Regular updates have been made to the page over the intervening years and we're always eager to have more work from Scappettone to share with our listeners. At present, the page has recordings from Gian Maria Annovi, Mariasole Ariot, Maria Attanasio, Luigi Ballerini, Gherardo Bortolotti, Franco Buffoni, Maria Grazia Calandrone, Alessandra Cava, Laura Cingolani, Corrado Costa, Elisa Davoglio, Milo De Angelis, Alessandro De Francesco, Antonella Doria, Giovanna Frene, Florinda Fusco, Samir Galal Mohamed, Marco Giovenale, Milli Graffi, Mariangela Guatteri, Giulio Marzaioli, Andrea Inglese, Eva Macali, Enzo Minarelli, Tommaso Ottonieri, Angela Passarello, Jonida Prifti / Stefano Di Trapani (a.k.a. Acchiappashpirt), Laura Pugno, Andrea Raos, Marilena Renda, Lidia Riviello, Amelia Rosselli, Rosaria Lo Russo, and Andrea Zanzotto. Click here to start browsing PennSound Italiana, and don't forget that Scappettone's Jacket2 intro includes some of her highlights from the collection, including background information on the historical nature of each recording.

Wednesday, July 2, 2025

'Mark Van Doren: Portrait of a Poet' (1994)

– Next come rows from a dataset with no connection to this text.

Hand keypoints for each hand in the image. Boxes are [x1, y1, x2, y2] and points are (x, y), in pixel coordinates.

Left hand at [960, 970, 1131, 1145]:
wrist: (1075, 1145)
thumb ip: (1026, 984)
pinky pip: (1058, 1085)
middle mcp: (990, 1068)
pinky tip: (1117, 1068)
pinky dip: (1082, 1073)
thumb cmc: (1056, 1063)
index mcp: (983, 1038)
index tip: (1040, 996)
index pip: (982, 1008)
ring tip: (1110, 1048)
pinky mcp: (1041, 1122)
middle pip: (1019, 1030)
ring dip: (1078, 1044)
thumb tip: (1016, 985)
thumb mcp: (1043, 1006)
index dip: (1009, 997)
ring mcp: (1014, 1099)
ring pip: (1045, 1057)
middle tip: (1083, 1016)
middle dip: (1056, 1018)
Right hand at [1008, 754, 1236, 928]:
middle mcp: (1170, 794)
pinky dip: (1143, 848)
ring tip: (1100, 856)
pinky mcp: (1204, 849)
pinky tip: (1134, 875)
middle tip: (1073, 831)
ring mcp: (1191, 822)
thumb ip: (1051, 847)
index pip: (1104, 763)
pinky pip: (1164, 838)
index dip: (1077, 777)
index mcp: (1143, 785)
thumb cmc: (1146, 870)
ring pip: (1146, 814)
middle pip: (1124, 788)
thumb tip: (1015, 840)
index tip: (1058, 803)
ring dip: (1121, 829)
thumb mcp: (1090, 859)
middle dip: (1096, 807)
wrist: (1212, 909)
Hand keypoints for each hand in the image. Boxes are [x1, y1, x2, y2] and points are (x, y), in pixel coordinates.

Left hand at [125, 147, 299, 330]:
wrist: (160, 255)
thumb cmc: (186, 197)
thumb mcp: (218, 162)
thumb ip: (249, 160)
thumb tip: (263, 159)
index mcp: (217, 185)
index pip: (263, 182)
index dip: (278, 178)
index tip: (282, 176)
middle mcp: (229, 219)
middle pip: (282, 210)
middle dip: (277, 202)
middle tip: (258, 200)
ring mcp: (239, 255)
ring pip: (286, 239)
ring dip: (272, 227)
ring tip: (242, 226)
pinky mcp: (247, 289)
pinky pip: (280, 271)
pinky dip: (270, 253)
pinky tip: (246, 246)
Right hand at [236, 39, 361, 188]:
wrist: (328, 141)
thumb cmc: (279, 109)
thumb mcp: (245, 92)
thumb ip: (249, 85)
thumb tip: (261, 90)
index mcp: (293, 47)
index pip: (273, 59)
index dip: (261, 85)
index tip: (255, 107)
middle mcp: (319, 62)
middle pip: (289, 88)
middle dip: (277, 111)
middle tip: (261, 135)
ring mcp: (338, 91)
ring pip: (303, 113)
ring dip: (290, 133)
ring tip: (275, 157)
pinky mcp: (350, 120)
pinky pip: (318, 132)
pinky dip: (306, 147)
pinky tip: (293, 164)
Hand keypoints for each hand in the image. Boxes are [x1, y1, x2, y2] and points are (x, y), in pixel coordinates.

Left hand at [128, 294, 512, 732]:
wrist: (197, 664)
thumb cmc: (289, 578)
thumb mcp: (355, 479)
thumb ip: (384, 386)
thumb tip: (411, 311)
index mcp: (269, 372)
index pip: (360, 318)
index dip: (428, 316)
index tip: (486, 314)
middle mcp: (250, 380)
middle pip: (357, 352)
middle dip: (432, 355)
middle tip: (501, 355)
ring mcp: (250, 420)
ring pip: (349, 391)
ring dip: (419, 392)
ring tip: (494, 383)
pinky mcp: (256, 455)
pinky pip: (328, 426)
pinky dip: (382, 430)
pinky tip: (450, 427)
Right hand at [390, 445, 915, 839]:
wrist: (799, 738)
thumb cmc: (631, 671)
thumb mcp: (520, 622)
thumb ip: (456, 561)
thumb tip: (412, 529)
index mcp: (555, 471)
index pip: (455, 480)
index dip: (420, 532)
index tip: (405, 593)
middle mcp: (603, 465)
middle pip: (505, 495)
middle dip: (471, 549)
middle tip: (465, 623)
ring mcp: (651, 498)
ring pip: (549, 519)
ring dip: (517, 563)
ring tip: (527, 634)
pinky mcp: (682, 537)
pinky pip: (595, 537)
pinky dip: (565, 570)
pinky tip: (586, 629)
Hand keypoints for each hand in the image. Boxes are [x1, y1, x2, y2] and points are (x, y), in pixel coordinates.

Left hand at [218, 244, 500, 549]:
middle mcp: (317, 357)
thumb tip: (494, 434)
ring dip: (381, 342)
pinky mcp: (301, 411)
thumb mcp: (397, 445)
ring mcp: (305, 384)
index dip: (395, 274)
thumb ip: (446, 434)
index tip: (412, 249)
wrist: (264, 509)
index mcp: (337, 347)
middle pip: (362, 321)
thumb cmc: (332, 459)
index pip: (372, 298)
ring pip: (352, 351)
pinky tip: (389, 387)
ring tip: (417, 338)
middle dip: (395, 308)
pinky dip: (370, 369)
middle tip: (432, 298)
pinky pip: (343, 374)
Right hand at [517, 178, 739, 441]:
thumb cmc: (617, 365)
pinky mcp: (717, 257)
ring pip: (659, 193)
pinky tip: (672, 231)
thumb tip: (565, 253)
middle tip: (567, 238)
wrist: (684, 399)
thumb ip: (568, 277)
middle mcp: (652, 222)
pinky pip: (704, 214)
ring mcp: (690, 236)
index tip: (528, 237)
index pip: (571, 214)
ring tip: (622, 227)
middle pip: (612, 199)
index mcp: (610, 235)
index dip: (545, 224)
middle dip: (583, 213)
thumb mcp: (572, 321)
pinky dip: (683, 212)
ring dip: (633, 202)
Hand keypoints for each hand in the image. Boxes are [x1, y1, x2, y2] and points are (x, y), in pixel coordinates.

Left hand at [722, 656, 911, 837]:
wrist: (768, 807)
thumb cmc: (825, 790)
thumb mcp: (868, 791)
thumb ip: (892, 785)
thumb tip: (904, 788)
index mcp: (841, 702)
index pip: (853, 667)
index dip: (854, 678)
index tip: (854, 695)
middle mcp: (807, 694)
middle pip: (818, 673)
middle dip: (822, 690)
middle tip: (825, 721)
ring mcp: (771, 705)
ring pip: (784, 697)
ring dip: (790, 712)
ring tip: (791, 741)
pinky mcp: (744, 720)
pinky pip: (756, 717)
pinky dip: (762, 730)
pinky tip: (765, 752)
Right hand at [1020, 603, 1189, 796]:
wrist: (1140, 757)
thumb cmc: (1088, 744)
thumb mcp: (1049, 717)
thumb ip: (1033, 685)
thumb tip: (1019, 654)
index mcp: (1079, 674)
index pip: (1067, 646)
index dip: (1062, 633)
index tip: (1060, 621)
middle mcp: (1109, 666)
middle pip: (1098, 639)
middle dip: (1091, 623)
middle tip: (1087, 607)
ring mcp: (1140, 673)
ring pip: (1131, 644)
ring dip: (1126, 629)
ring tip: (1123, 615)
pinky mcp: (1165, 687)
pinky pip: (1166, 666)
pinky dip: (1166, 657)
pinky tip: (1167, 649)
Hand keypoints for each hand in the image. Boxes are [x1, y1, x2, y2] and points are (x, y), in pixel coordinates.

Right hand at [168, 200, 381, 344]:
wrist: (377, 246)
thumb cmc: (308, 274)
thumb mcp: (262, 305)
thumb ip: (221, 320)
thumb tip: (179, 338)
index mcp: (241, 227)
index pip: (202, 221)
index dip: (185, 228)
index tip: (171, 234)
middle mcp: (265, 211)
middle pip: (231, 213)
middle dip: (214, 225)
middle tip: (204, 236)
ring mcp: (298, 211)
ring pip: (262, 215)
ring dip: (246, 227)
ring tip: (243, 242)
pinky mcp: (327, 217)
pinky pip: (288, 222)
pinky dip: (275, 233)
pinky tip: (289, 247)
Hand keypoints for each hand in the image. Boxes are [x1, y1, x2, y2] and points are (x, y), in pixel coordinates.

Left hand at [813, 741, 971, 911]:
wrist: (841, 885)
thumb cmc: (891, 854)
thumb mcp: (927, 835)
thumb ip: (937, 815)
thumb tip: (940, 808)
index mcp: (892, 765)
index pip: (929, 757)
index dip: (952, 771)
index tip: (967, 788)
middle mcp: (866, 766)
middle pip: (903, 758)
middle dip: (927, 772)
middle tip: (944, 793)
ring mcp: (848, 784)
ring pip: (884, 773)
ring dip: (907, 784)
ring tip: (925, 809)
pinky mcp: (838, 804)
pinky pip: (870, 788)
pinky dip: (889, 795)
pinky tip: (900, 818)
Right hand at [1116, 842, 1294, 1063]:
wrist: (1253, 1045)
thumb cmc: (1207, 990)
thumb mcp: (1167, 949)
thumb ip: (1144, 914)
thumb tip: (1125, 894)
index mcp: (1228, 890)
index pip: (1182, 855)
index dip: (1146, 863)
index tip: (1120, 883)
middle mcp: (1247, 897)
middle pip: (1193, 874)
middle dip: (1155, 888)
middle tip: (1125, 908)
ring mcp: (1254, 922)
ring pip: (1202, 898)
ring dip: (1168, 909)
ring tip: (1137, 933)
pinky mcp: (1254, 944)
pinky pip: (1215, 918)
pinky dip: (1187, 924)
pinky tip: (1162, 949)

Today we are highlighting Mark Van Doren: Portrait of a Poet, a remarkable 1994 short film produced by Adam Van Doren, the poet's grandson. Running just over a half hour, the documentary offers up marvelous photo and video footage of Van Doren in conversation and reading his work, along with interviews with friends and contemporaries including Robert Giroux, Allen Ginsberg, Alfred Kazin, John Hollander, Louis Simpson, Daniel Hoffman, Richard Howard, and more.


You can watch this documentary on PennSound's Mark Van Doren author page, alongside recordings from several sources, including a 1935 set of three poems for Columbia University's Speech Lab, a 1960 set of four titles for the Spoken Arts Treasury and the 1967 Smithsonian Folkways album, Mark Van Doren Reads from His Collected and New Poems, whose twelve tracks encompass thirty-two poems in total. Listen in to any and all of these recordings by clicking here.